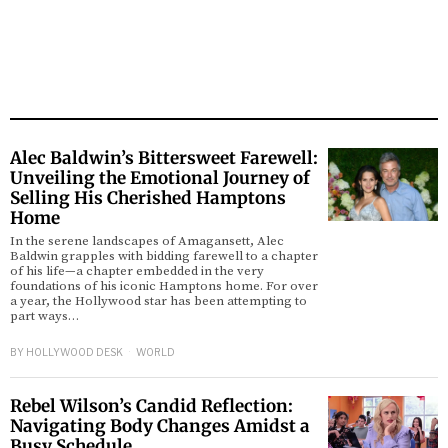
Alec Baldwin’s Bittersweet Farewell:
Unveiling the Emotional Journey of
Selling His Cherished Hamptons
Home
In the serene landscapes of Amagansett, Alec
Baldwin grapples with bidding farewell to a chapter
of his life—a chapter embedded in the very
foundations of his iconic Hamptons home. For over
a year, the Hollywood star has been attempting to
part ways…
BY
HOLLYWOOD DESK
WORLD
Rebel Wilson’s Candid Reflection:
Navigating Body Changes Amidst a
Busy Schedule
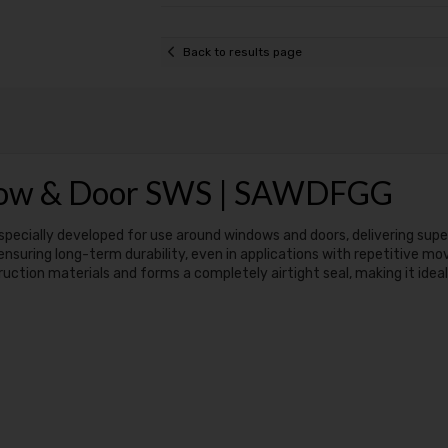
Back to results page
dow & Door SWS | SAWDFGG
specially developed for use around windows and doors, delivering supe
 ensuring long-term durability, even in applications with repetitive 
ion materials and forms a completely airtight seal, making it ideal 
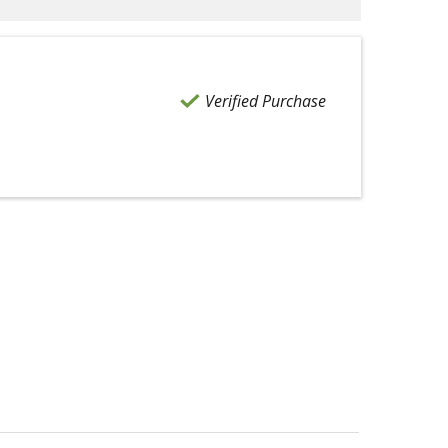
Verified Purchase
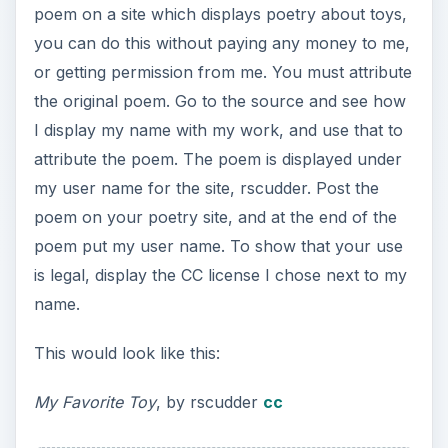
poem on a site which displays poetry about toys,
you can do this without paying any money to me,
or getting permission from me. You must attribute
the original poem. Go to the source and see how
I display my name with my work, and use that to
attribute the poem. The poem is displayed under
my user name for the site, rscudder. Post the
poem on your poetry site, and at the end of the
poem put my user name. To show that your use
is legal, display the CC license I chose next to my
name.
This would look like this:
My Favorite Toy
, by rscudder
cc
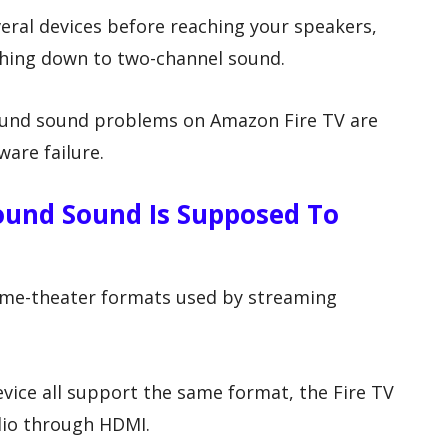
eral devices before reaching your speakers,
thing down to two-channel sound.
ound sound problems on Amazon Fire TV are
are failure.
round Sound Is Supposed To
ome-theater formats used by streaming
vice all support the same format, the Fire TV
dio through HDMI.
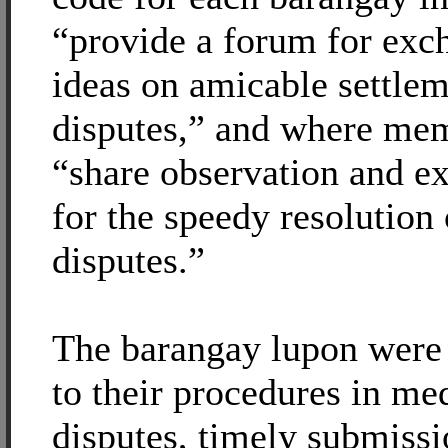
“provide a forum for exc
ideas on amicable settlem
disputes,” and where me
“share observation and e
for the speedy resolution 
disputes.”
The barangay lupon were
to their procedures in me
disputes, timely submissi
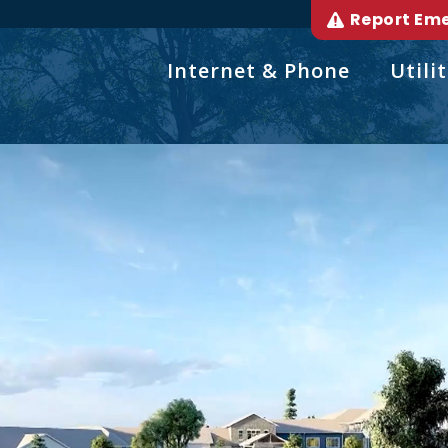
Report Em
Internet & Phone
Utilit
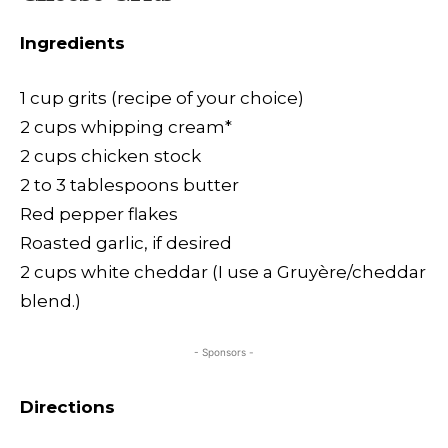
Ingredients
1 cup grits (recipe of your choice)
2 cups whipping cream*
2 cups chicken stock
2 to 3 tablespoons butter
Red pepper flakes
Roasted garlic, if desired
2 cups white cheddar (I use a Gruyère/cheddar
blend.)
- Sponsors -
Directions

*WORK INSTRUCTION*: Only lines with the word "poem" are wanted; pull each of them from the records.

*RESULT OF THIS EXERCISE*:
poem on a site which displays poetry about toys,
the original poem. Go to the source and see how
attribute the poem. The poem is displayed under
poem on your poetry site, and at the end of the
poem put my user name. To show that your use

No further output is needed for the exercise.